Lorraine de Sagazan studied philosophy and trained as an actress from 2006 to 2010. At the Studio-Théâtre d'Asnières - Centre de Formation des Apprentis comédiens (now the ESCA), she learned to produce collectively. It was here that she met the men and women who are still her acting partners and peers today. She decided to turn to directing in 2015. At a time when there was only one directing course at the École nationale du Théâtre de Strasbourg, Lorraine de Sagazan asked those who inspired her to follow them for the time of a creation: Thomas Ostermeier, Marius von Mayenburg, Falk Richter and Romeo Castellucci.
Following the presentation at La Loge - Paris of Ceci n'est pas un rêve (2014), her first collective work with four Studio-Théâtre acolytes, she was invited to take part in the Fragments d'Été Festival in Paris, for which she chose to work on an adaptation of Lars Norén's Démons. The company La Brèche was founded on this occasion, in 2015. This manifesto piece reveals her focus on both the author's gesture and the status of the spectator, his place, his gaze, his state. It marks the start of what can be seen as a first cycle in her career, devoted to adapting texts from the classical and contemporary repertoires, and to the way in which “the fiction of a work confronts reality”.
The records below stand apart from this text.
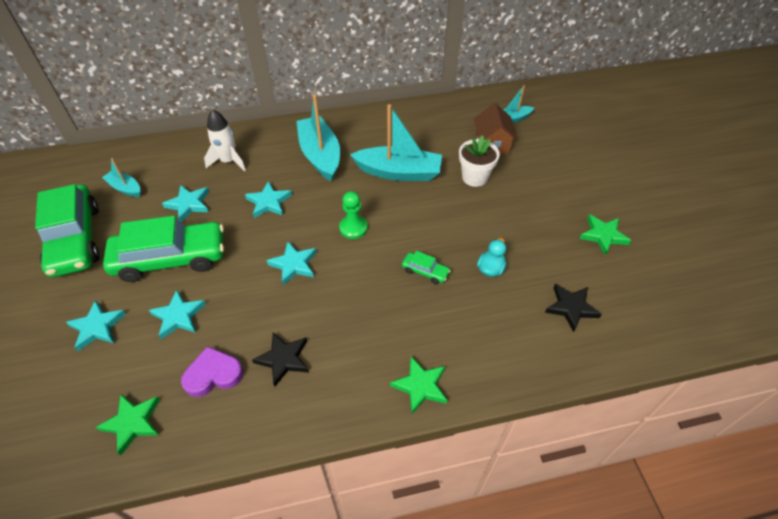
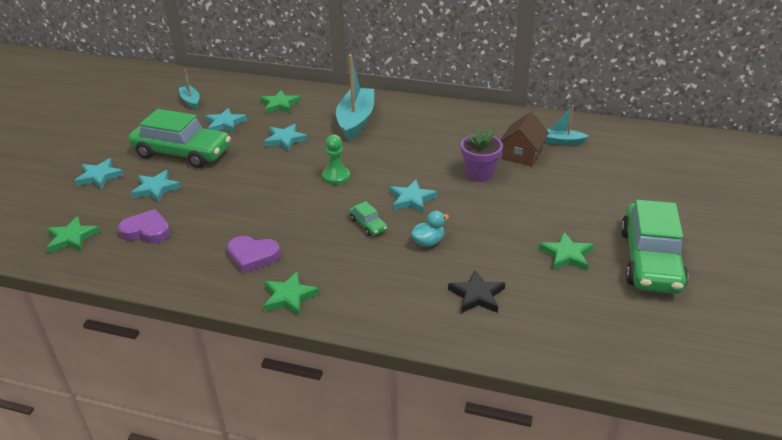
camera: 30 degrees right, 15 degrees down
(75, 239) = (131, 122): green car -> green car (650, 260)
(228, 161) = (279, 105): white rocket -> green star
(283, 359) = (203, 240): black star -> none
(293, 264) = (266, 185): turquoise star -> turquoise star (411, 199)
(349, 355) = (253, 256): none -> purple heart
(399, 172) = (412, 151): turquoise boat -> none
(474, 177) = (479, 174): white flower pot -> purple flower pot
In 2016, Lorraine de Sagazan signed the second part of this cycle with an adaptation of Henrik Ibsen's A Doll's House, accentuating the search for what, today, reactivates the shock of past masterpieces. In 2017, she directed the winning text of the Prix RFI Théâtre 2017: La Poupée Barbue by Édouard Elvis Bvouma, the first show for young audiences to tour eight African countries. In 2018, commissioned by the Conseil Général du 93, she created Les Règles du jeu by Yann Verburgh, a second project aimed at young people. That same year, in Vienna, she staged an adaptation of Anton Chekhov's Uncle Vanya with Austrian actors. She closes her first cycle in 2019 with L'Absence de père, based on Anton Chekhov's Platonov, which she co-wrote with playwright Guillaume Poix.